→ **Work to complete**: Copy the lines of the listing below word for word, beginning with the line that contains "common name: Slider" and continuing through the line that contains "scientific name: Thuja plicata".

■ ■ ■

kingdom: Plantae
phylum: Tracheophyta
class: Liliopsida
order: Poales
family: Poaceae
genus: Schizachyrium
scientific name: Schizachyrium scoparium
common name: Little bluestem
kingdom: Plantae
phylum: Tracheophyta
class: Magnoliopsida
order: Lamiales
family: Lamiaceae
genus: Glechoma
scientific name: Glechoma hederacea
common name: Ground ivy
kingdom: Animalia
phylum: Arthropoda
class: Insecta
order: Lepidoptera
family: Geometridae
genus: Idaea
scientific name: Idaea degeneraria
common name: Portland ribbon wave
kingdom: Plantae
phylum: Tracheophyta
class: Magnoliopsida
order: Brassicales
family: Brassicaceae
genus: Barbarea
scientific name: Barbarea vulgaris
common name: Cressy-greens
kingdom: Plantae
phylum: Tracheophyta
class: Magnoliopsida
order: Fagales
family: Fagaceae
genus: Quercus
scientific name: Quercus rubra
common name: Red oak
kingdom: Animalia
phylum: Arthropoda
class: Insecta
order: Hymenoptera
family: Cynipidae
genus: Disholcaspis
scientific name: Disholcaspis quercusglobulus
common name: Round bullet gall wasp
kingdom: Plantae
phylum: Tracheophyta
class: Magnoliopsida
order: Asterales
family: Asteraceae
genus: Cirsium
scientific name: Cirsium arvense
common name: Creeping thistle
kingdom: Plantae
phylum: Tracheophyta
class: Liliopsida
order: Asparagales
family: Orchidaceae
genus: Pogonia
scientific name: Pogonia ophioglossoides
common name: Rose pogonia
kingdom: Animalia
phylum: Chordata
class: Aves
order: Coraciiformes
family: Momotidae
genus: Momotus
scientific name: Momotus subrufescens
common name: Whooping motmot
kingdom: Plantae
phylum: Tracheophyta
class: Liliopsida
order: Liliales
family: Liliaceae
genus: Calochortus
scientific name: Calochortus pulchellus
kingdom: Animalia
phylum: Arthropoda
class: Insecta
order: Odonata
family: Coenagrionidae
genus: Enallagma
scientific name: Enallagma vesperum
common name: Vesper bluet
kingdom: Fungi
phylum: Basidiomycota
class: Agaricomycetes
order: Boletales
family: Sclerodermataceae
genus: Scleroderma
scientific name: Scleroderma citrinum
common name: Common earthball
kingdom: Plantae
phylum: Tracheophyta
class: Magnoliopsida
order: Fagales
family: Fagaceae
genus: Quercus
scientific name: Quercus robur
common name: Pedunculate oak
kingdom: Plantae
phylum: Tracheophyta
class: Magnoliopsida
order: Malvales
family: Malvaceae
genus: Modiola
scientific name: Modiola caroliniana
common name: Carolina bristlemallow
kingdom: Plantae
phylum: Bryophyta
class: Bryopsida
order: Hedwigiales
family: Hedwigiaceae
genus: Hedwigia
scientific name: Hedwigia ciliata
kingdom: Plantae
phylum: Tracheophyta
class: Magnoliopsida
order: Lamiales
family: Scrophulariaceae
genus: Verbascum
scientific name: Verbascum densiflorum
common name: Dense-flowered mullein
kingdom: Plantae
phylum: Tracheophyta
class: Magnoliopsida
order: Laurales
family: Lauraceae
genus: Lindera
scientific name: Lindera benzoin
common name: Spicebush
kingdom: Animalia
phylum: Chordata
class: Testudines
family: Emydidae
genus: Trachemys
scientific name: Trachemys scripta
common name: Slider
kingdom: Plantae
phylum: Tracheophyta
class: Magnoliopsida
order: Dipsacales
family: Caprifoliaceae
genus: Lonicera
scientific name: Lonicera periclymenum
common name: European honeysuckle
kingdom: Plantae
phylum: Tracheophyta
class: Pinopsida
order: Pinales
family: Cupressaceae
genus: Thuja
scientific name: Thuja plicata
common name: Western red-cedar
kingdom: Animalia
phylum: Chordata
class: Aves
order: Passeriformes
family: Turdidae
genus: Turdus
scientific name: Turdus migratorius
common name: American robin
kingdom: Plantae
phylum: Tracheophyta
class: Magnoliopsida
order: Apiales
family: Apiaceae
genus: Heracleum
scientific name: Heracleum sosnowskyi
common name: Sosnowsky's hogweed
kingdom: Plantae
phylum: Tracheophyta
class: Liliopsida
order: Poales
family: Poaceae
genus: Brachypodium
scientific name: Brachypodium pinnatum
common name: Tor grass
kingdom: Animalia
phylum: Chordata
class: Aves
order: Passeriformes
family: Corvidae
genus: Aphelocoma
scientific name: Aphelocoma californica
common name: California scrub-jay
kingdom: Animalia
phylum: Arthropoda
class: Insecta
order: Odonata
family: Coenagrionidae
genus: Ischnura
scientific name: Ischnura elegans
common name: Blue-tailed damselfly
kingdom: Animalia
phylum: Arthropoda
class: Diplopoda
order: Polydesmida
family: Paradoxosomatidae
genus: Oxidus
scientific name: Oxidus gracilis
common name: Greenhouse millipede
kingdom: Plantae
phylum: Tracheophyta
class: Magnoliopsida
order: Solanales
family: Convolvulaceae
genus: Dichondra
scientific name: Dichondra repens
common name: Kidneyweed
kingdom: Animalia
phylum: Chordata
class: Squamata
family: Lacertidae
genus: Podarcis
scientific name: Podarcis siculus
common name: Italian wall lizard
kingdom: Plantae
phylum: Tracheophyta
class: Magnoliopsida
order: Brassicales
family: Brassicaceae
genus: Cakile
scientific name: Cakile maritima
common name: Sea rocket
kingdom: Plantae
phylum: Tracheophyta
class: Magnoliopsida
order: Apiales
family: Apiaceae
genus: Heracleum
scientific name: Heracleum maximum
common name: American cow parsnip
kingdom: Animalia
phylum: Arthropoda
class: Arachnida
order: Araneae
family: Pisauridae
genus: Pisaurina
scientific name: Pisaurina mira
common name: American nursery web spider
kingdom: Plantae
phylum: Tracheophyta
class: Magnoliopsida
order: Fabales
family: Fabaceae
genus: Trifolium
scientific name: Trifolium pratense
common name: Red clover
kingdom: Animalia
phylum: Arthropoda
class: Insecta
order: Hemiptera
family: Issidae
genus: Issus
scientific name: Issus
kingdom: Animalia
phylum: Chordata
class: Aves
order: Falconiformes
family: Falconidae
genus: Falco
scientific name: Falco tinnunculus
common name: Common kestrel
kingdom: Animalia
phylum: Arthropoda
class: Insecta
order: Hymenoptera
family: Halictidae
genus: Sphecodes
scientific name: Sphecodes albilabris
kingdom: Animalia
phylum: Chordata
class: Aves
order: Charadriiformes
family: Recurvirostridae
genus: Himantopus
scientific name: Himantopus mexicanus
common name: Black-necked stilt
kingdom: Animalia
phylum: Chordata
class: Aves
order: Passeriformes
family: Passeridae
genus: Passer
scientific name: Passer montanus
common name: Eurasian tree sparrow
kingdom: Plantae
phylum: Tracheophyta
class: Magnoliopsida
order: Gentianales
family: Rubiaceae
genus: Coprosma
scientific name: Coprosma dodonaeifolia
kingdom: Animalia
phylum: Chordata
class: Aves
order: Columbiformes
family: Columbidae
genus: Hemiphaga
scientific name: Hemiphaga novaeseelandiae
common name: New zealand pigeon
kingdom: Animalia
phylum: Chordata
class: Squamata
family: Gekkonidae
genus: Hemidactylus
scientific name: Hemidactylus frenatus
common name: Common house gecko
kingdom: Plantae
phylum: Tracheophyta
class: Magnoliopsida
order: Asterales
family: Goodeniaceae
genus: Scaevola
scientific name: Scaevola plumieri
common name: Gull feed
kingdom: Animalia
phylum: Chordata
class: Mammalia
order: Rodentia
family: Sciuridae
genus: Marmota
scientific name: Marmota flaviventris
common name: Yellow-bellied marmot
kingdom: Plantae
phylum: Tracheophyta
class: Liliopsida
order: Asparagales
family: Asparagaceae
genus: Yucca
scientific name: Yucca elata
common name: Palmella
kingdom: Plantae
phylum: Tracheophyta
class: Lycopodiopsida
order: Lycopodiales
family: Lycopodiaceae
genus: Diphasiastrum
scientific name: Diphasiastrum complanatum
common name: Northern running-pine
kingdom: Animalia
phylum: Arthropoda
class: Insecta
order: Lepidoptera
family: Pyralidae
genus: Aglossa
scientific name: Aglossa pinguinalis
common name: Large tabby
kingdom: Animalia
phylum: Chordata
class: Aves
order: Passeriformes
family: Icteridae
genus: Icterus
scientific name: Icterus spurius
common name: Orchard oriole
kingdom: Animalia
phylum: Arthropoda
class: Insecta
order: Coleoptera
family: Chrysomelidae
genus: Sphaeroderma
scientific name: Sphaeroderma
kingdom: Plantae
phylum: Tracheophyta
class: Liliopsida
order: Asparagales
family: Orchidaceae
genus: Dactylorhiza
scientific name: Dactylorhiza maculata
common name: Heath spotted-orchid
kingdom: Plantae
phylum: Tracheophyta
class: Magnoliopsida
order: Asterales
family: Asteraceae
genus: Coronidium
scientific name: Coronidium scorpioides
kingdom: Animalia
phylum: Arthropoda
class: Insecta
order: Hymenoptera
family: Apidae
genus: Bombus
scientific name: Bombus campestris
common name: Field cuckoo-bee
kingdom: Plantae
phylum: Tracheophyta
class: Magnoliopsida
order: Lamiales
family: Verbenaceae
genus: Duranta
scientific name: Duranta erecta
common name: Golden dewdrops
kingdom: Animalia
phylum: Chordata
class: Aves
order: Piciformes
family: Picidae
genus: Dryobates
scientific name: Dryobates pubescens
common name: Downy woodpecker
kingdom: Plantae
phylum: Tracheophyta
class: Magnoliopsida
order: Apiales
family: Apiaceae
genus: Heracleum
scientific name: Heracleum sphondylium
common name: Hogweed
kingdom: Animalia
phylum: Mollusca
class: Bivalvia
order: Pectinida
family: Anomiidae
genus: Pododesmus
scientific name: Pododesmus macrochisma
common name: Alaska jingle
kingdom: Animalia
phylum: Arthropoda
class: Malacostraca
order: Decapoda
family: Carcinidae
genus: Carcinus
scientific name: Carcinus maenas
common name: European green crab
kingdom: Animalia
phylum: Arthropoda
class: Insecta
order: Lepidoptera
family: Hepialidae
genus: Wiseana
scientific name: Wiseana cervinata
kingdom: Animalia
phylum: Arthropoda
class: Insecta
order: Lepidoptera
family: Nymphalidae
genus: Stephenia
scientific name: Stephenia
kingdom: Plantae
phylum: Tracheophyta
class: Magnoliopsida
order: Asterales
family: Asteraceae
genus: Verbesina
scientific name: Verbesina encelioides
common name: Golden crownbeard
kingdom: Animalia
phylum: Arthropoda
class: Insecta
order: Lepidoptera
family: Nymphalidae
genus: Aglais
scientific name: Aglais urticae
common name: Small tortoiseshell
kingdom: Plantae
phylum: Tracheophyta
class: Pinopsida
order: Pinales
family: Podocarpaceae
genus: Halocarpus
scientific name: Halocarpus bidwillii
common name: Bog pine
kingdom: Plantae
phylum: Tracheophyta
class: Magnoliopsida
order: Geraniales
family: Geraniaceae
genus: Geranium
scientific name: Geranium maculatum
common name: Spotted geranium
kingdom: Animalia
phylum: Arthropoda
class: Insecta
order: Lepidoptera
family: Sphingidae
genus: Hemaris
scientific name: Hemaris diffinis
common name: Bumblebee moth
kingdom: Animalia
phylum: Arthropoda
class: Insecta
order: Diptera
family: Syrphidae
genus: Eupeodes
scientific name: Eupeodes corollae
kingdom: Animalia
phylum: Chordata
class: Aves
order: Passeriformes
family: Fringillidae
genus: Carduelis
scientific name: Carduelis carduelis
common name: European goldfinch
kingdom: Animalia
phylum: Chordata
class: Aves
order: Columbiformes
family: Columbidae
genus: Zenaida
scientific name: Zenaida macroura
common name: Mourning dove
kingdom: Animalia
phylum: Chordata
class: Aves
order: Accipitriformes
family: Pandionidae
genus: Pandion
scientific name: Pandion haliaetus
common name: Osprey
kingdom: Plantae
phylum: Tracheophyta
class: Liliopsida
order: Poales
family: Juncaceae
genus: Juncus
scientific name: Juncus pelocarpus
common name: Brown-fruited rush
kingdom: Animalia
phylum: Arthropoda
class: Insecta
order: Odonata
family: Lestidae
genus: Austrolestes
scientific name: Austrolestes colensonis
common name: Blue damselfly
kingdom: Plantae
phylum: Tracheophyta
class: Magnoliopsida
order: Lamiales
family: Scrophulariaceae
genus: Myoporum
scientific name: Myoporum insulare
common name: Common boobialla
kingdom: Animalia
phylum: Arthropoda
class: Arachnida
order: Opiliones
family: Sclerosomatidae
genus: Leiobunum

■ ■ ■

→ **Solved problem**:
common name: Slider
kingdom: Plantae
phylum: Tracheophyta
class: Magnoliopsida
order: Dipsacales
family: Caprifoliaceae
genus: Lonicera
scientific name: Lonicera periclymenum
common name: European honeysuckle
kingdom: Plantae
phylum: Tracheophyta
class: Pinopsida
order: Pinales
family: Cupressaceae
genus: Thuja
scientific name: Thuja plicata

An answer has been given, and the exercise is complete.